*Problem statement*
In the records below, begin at the line containing "Reniewicz | | | X |" and end at the line containing "ITEM 1: (Cont."; quote every line in that span exactly, including both boundary lines, and no others.

[Items from a data source]
=====

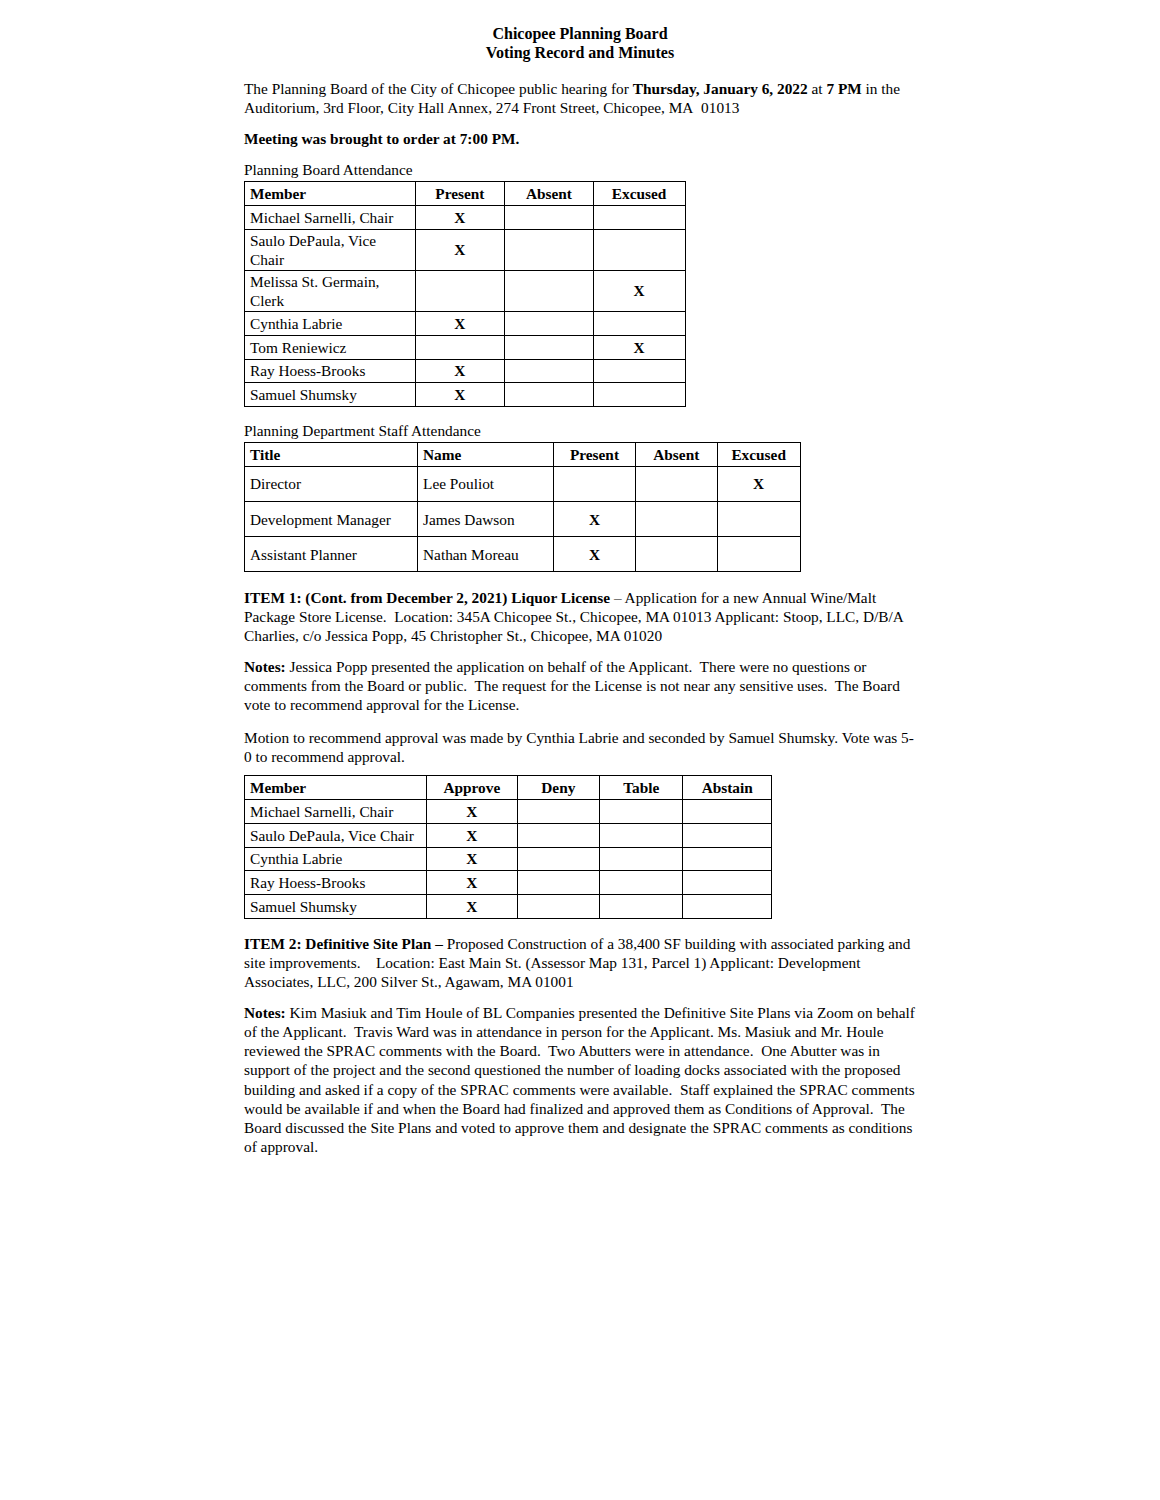Chicopee Planning Board
Voting Record and Minutes
The Planning Board of the City of Chicopee public hearing for Thursday, January 6, 2022 at 7 PM in the Auditorium, 3rd Floor, City Hall Annex, 274 Front Street, Chicopee, MA 01013
Meeting was brought to order at 7:00 PM.
Planning Board Attendance
| Member | Present | Absent | Excused |
| --- | --- | --- | --- |
| Michael Sarnelli, Chair | X | | |
| Saulo DePaula, Vice Chair | X | | |
| Melissa St. Germain, Clerk | | | X |
| Cynthia Labrie | X | | |
| Tom Reniewicz | | | X |
| Ray Hoess-Brooks | X | | |
| Samuel Shumsky | X | | |
Planning Department Staff Attendance
| Title | Name | Present | Absent | Excused |
| --- | --- | --- | --- | --- |
| Director | Lee Pouliot | | | X |
| Development Manager | James Dawson | X | | |
| Assistant Planner | Nathan Moreau | X | | |
ITEM 1: (Cont. from December 2, 2021) Liquor License – Application for a new Annual Wine/Malt Package Store License. Location: 345A Chicopee St., Chicopee, MA 01013 Applicant: Stoop, LLC, D/B/A Charlies, c/o Jessica Popp, 45 Christopher St., Chicopee, MA 01020
Notes: Jessica Popp presented the application on behalf of the Applicant. There were no questions or comments from the Board or public. The request for the License is not near any sensitive uses. The Board vote to recommend approval for the License.
Motion to recommend approval was made by Cynthia Labrie and seconded by Samuel Shumsky. Vote was 5-0 to recommend approval.
| Member | Approve | Deny | Table | Abstain |
| --- | --- | --- | --- | --- |
| Michael Sarnelli, Chair | X | | | |
| Saulo DePaula, Vice Chair | X | | | |
| Cynthia Labrie | X | | | |
| Ray Hoess-Brooks | X | | | |
| Samuel Shumsky | X | | | |
ITEM 2: Definitive Site Plan – Proposed Construction of a 38,400 SF building with associated parking and site improvements. Location: East Main St. (Assessor Map 131, Parcel 1) Applicant: Development Associates, LLC, 200 Silver St., Agawam, MA 01001
Notes: Kim Masiuk and Tim Houle of BL Companies presented the Definitive Site Plans via Zoom on behalf of the Applicant. Travis Ward was in attendance in person for the Applicant. Ms. Masiuk and Mr. Houle reviewed the SPRAC comments with the Board. Two Abutters were in attendance. One Abutter was in support of the project and the second questioned the number of loading docks associated with the proposed building and asked if a copy of the SPRAC comments were available. Staff explained the SPRAC comments would be available if and when the Board had finalized and approved them as Conditions of Approval. The Board discussed the Site Plans and voted to approve them and designate the SPRAC comments as conditions of approval.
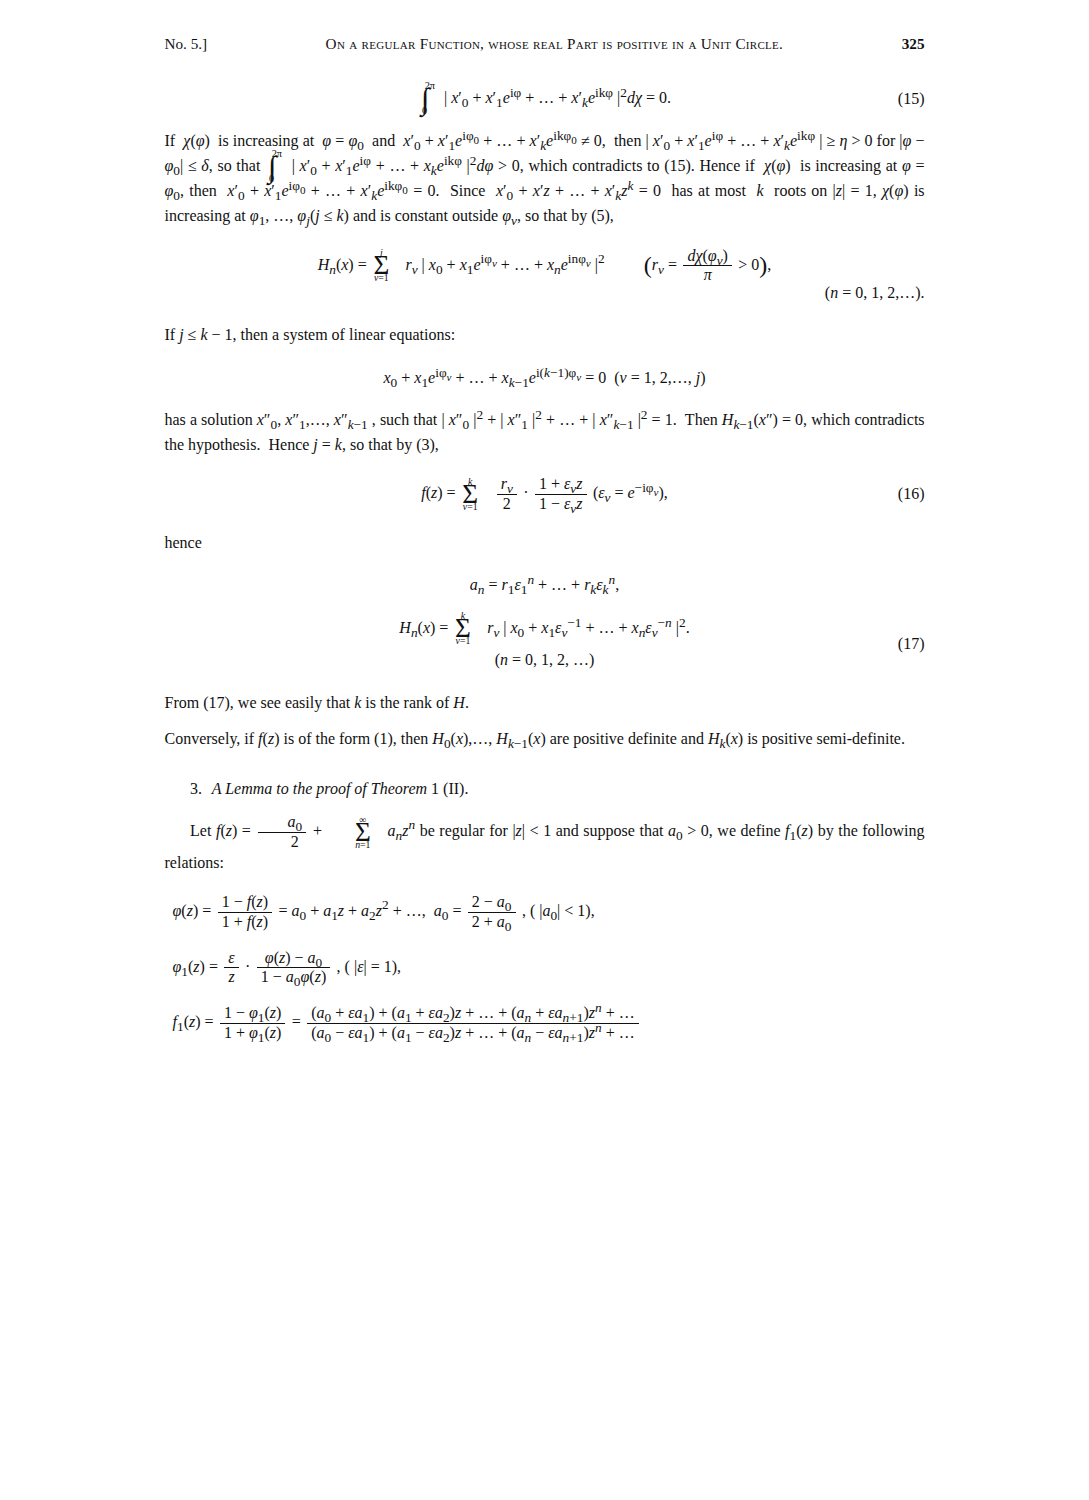No. 5.] On a regular Function, whose real Part is positive in a Unit Circle. 325
∫2π 0 | x′0 + x′1eiφ + … + x′keikφ |2dχ = 0. (15)
If χ(φ) is increasing at φ = φ0 and x′0 + x′1eiφ0 + … + x′keikφ0 ≠ 0, then | x′0 + x′1eiφ + … + x′keikφ | ≥ η > 0 for |φ − φ0| ≤ δ, so that ∫2π 0 | x′0 + x′1eiφ + … + xkeikφ |2dφ > 0, which contradicts to (15). Hence if χ(φ) is increasing at φ = φ0, then x′0 + x′1eiφ0 + … + x′keikφ0 = 0. Since x′0 + x′z + … + x′kzk = 0 has at most k roots on |z| = 1, χ(φ) is increasing at φ1, …, φj(j ≤ k) and is constant outside φν, so that by (5),
Hn(x) = Σjν=1 rν | x0 + x1eiφν + … + xneinφν |2 (rν = dχ(φν) π > 0), (n = 0, 1, 2,…).
If j ≤ k − 1, then a system of linear equations:
x0 + x1eiφν + … + xk−1ei(k−1)φν = 0 (ν = 1, 2,…, j)
has a solution x″0, x″1,…, x″k−1 , such that | x″0 |2 + | x″1 |2 + … + | x″k−1 |2 = 1. Then Hk−1(x″) = 0, which contradicts the hypothesis. Hence j = k, so that by (3),
f(z) = Σkν=1 rν 2 · 1 + ενz 1 − ενz (εν = e−iφν), (16)
hence
an = r1ε1n + … + rkεkn,
Hn(x) = Σkν=1 rν | x0 + x1εν−1 + … + xnεν−n |2. (17) (n = 0, 1, 2, …)
From (17), we see easily that k is the rank of H.
Conversely, if f(z) is of the form (1), then H0(x),…, Hk−1(x) are positive definite and Hk(x) is positive semi-definite.
3. A Lemma to the proof of Theorem 1 (II).
Let f(z) = a02 + Σ∞n=1 anzn be regular for |z| < 1 and suppose that a0 > 0, we define f1(z) by the following relations:
φ(z) = 1 − f(z) 1 + f(z) = a0 + a1z + a2z2 + …, a0 = 2 − a02 + a0 , ( |a0| < 1),
φ1(z) = εz · φ(z) − a01 − a0φ(z) , ( |ε| = 1),
f1(z) = 1 − φ1(z) 1 + φ1(z) = (a0 + εa1) + (a1 + εa2)z + … + (an + εan+1)zn + …(a0 − εa1) + (a1 − εa2)z + … + (an − εan+1)zn + …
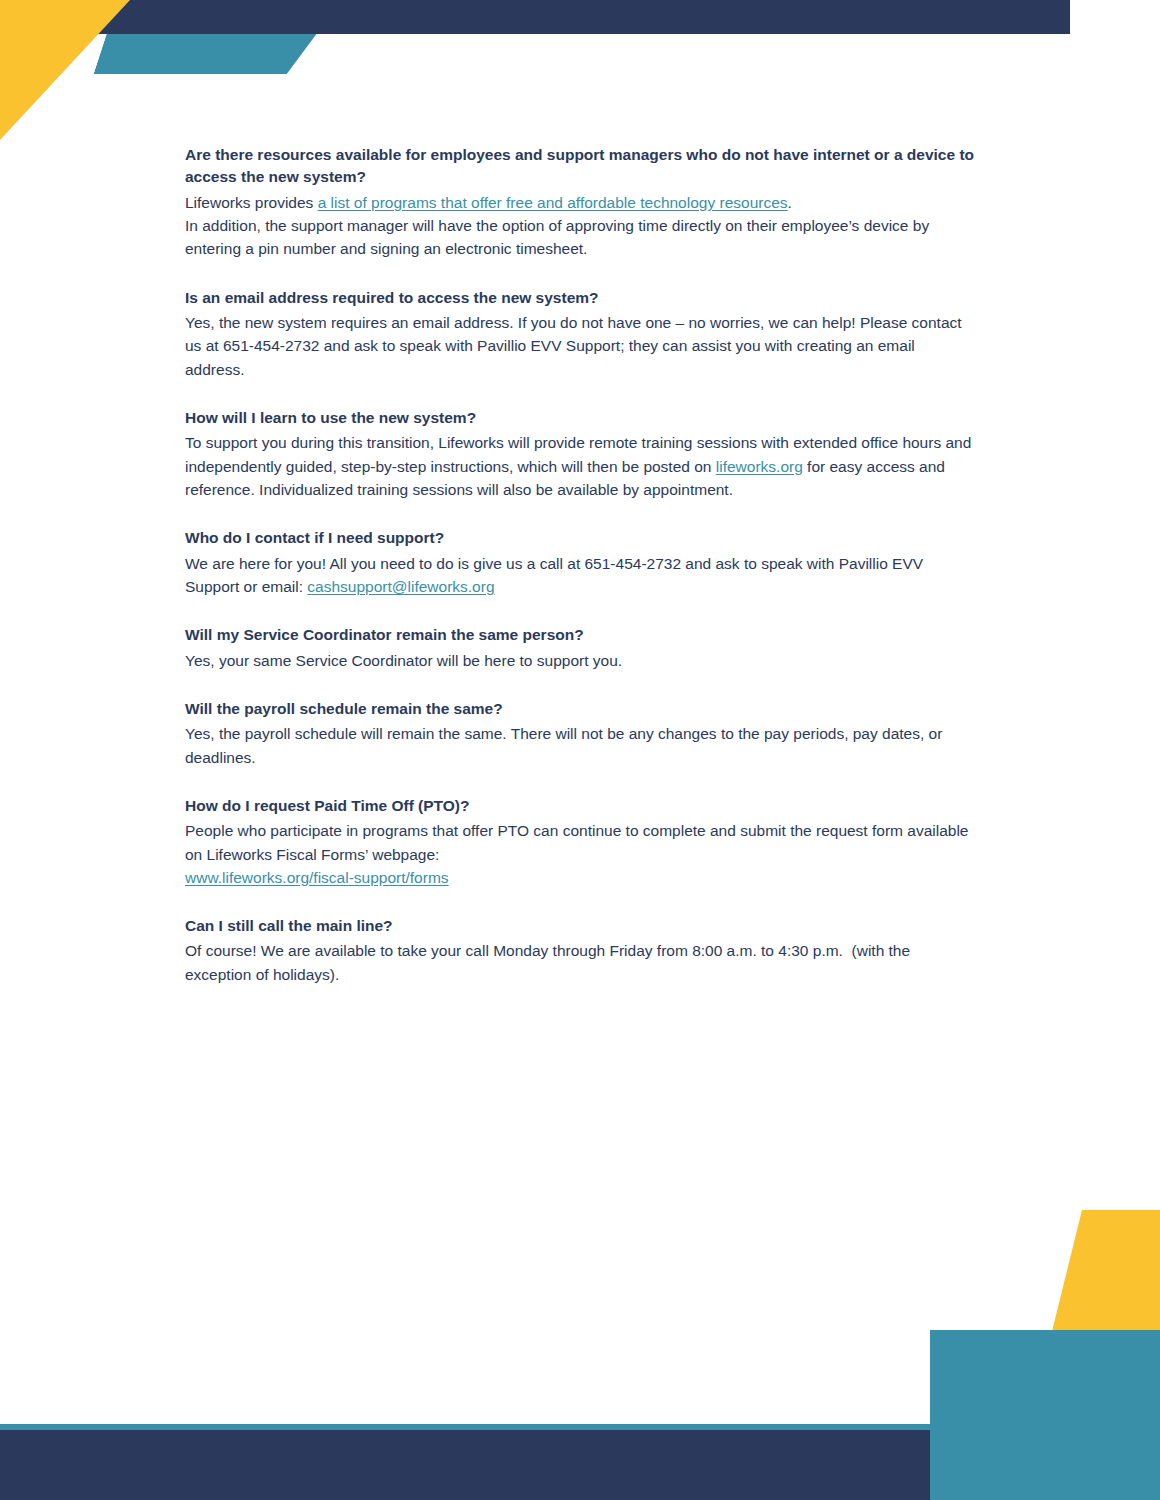Are there resources available for employees and support managers who do not have internet or a device to access the new system?
Lifeworks provides a list of programs that offer free and affordable technology resources.
In addition, the support manager will have the option of approving time directly on their employee’s device by entering a pin number and signing an electronic timesheet.
Is an email address required to access the new system?
Yes, the new system requires an email address. If you do not have one – no worries, we can help! Please contact us at 651-454-2732 and ask to speak with Pavillio EVV Support; they can assist you with creating an email address.
How will I learn to use the new system?
To support you during this transition, Lifeworks will provide remote training sessions with extended office hours and independently guided, step-by-step instructions, which will then be posted on lifeworks.org for easy access and reference. Individualized training sessions will also be available by appointment.
Who do I contact if I need support?
We are here for you! All you need to do is give us a call at 651-454-2732 and ask to speak with Pavillio EVV Support or email: cashsupport@lifeworks.org
Will my Service Coordinator remain the same person?
Yes, your same Service Coordinator will be here to support you.
Will the payroll schedule remain the same?
Yes, the payroll schedule will remain the same. There will not be any changes to the pay periods, pay dates, or deadlines.
How do I request Paid Time Off (PTO)?
People who participate in programs that offer PTO can continue to complete and submit the request form available on Lifeworks Fiscal Forms’ webpage:
www.lifeworks.org/fiscal-support/forms
Can I still call the main line?
Of course! We are available to take your call Monday through Friday from 8:00 a.m. to 4:30 p.m. (with the exception of holidays).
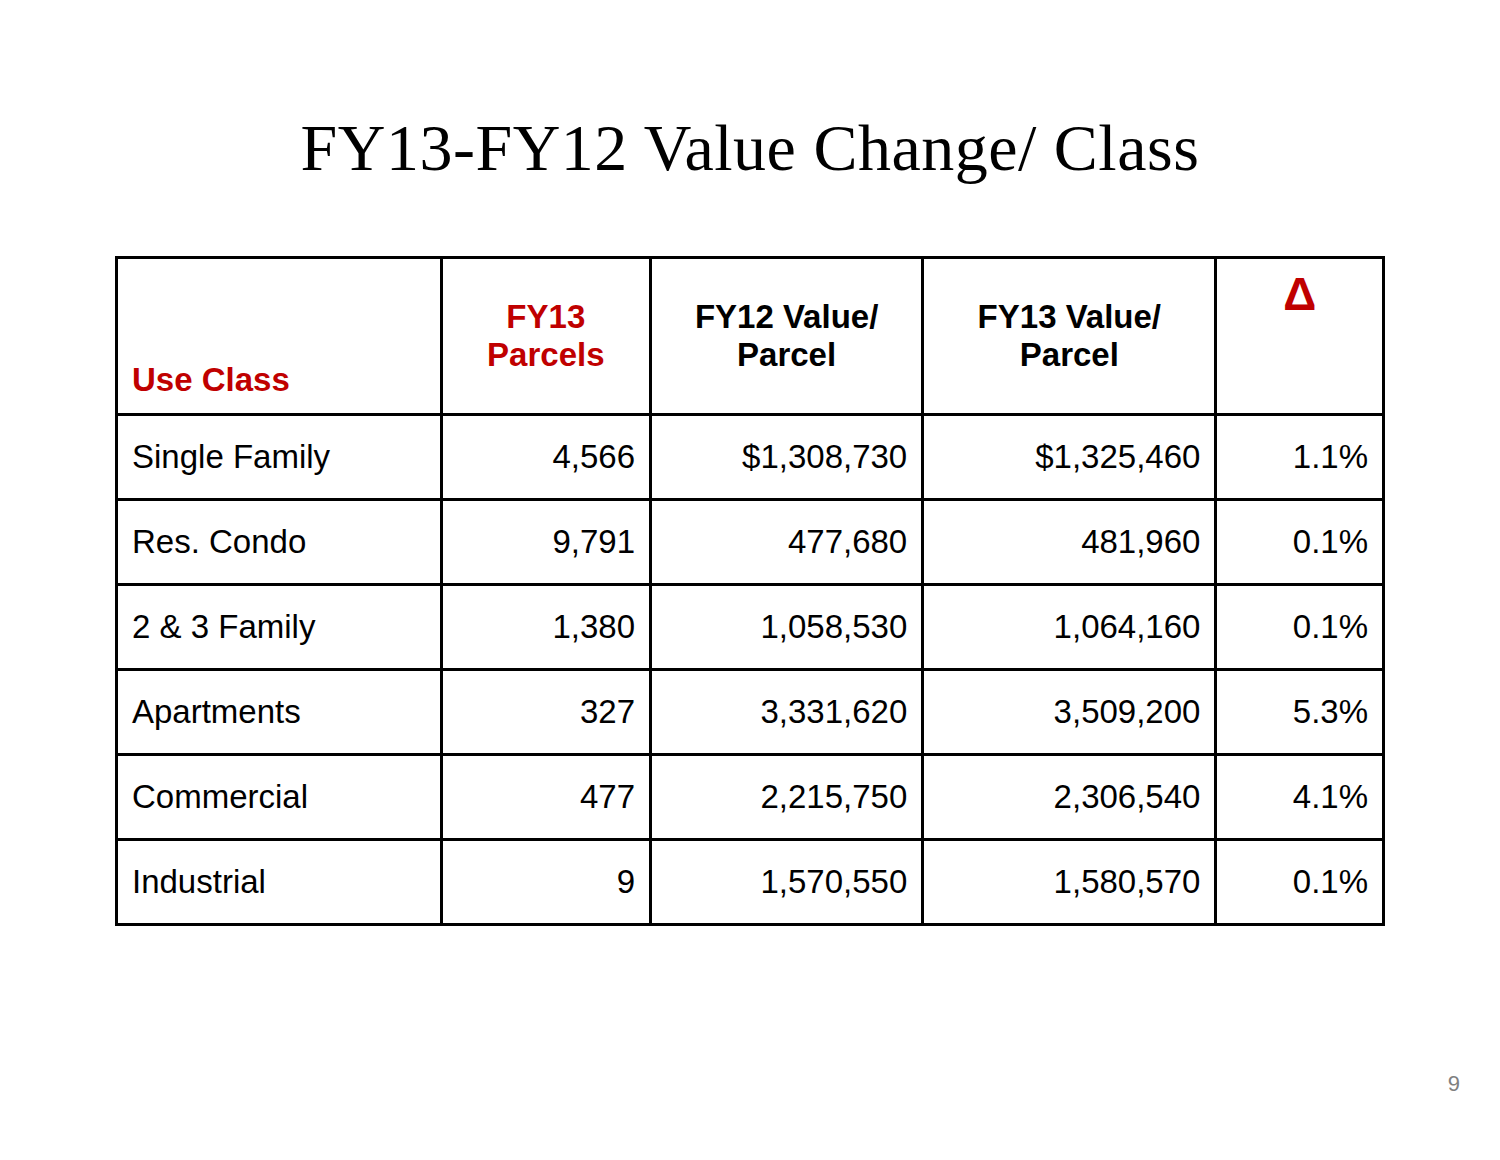FY13-FY12 Value Change/ Class
| Use Class | FY13 Parcels | FY12 Value/ Parcel | FY13 Value/ Parcel | Δ |
| --- | --- | --- | --- | --- |
| Single Family | 4,566 | $1,308,730 | $1,325,460 | 1.1% |
| Res. Condo | 9,791 | 477,680 | 481,960 | 0.1% |
| 2 & 3 Family | 1,380 | 1,058,530 | 1,064,160 | 0.1% |
| Apartments | 327 | 3,331,620 | 3,509,200 | 5.3% |
| Commercial | 477 | 2,215,750 | 2,306,540 | 4.1% |
| Industrial | 9 | 1,570,550 | 1,580,570 | 0.1% |
9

=====

*Solution to this problem*
| Tom Reniewicz | | | X |
| Ray Hoess-Brooks | X | | |
| Samuel Shumsky | X | | |
Planning Department Staff Attendance
| Title | Name | Present | Absent | Excused |
| --- | --- | --- | --- | --- |
| Director | Lee Pouliot | | | X |
| Development Manager | James Dawson | X | | |
| Assistant Planner | Nathan Moreau | X | | |
ITEM 1: (Cont. from December 2, 2021) Liquor License – Application for a new Annual Wine/Malt Package Store License. Location: 345A Chicopee St., Chicopee, MA 01013 Applicant: Stoop, LLC, D/B/A Charlies, c/o Jessica Popp, 45 Christopher St., Chicopee, MA 01020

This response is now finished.